This is just awful. :bysmilie: 
I hope all those puppies find wonderful homes.


----------



## kathym (Aug 5, 2006)

THANK GOD THEY WERE FOUND OUT. I PRAY ALL THE PUPS AND DOGS FIND LOVING FOREVER HOMES


----------



## njdrake (Apr 23, 2007)

I don't understand something. I've heard this called a hoarding case but it's my understanding the way they were reported was from someone who "bought" a pup. (I didn't think hoarders sold pups) This lady and her vet reported them. I can't imagine even a hoarder having that many dogs! Actually that's a lot even for a puppy mill. So..... is this hoarding or a puppy mill?
Whatever it is its sure sad.


----------



## phesty (May 30, 2006)

I sent in my donation! I hope that these pups find homes quickly!


----------



## 3Maltmom (May 23, 2005)

Sorry Steve. I've been out of commision for a couple of days. 
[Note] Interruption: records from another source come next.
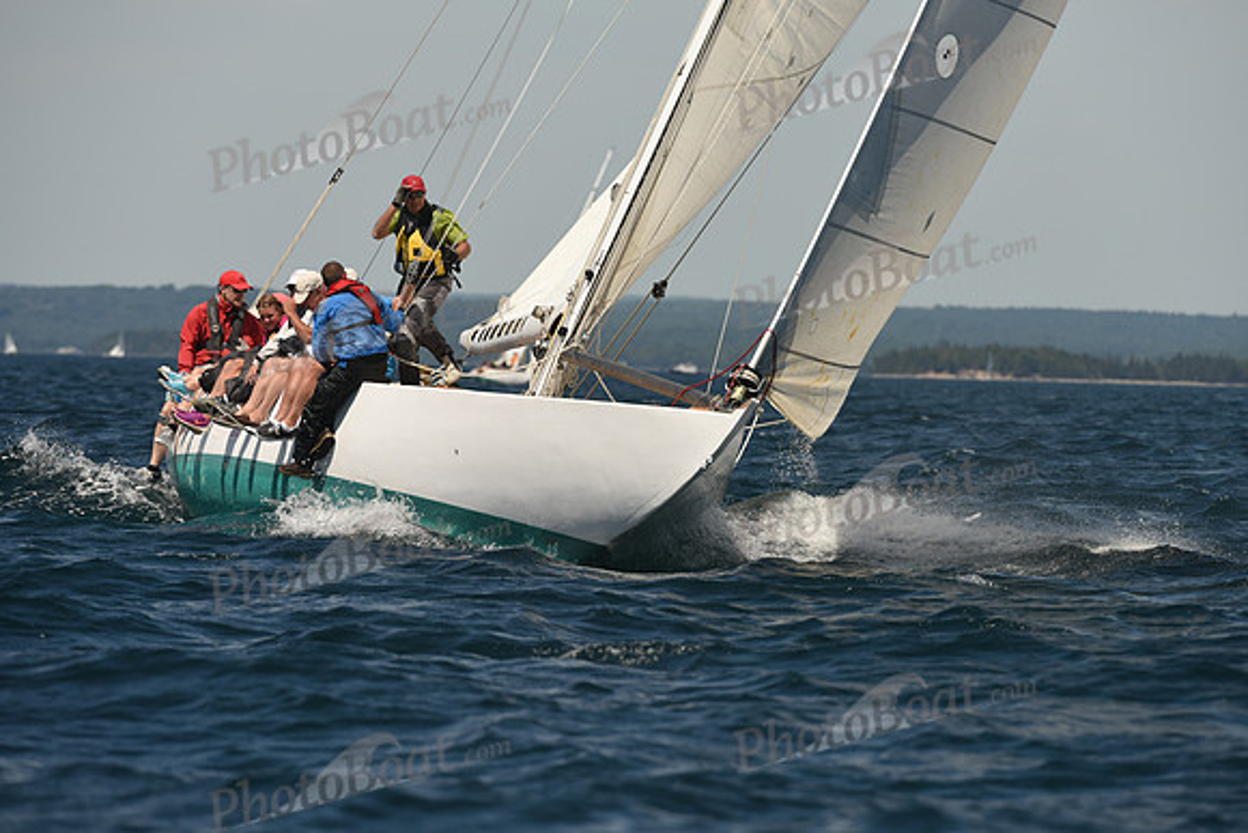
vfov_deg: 3.6
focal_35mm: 380
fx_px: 13176
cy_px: 416
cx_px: 624
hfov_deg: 5.4
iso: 250
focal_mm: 380
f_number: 7.1
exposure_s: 1/1000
Let me know what help you need. I can help with phone calls,
as well as take a dog or two.


----------



## Critterkrazy (Jan 17, 2007)

> I don't understand something. I've heard this called a hoarding case but it's my understanding the way they were reported was from someone who "bought" a pup. (I didn't think hoarders sold pups) This lady and her vet reported them. I can't imagine even a hoarder having that many dogs! Actually that's a lot even for a puppy mill. So..... is this hoarding or a puppy mill?
> Whatever it is its sure sad.[/B]


Its both. It is an elderly couple who have been breeding/selling dogs for years. So it is a typical puppy mill in that sense. From the info I received from AZ Chi Rescue, is that things got out of control and they have produced 100's of litters without enough buyers and they didn't have the heart to turn puppies over to rescue groups or shelters so they kept them. Which makes them hoarders. The investigation started when a woman bought a dog from them and when the puppy became ill, she yold her vet what the living environment was like. They were reported but this hasn't been the first report just the one that caused the investigation. Originally they had decided to turn over 100 Chi's to AZ Chi rescue but then it turned into a complete confiscation of all their dogs and 82 parrots. There are so many pregnant dogs in this case. It makes me sick. It is surprising though that they have only had to euthanize a small number of them. Many are sick but they are treatable.


----------



## Deborah (Jan 8, 2006)

I heard a somewhat different story. A lady bought a dog from an elderly lady. This lady is from Prescott AZ. She met the elderly lady some place that was not her home and bought the dog. The lady from Prescott then took her new puppy to her own vet. The puppy had kennel cough. This led to the entire investigation. This has not been time they have been investigated.


----------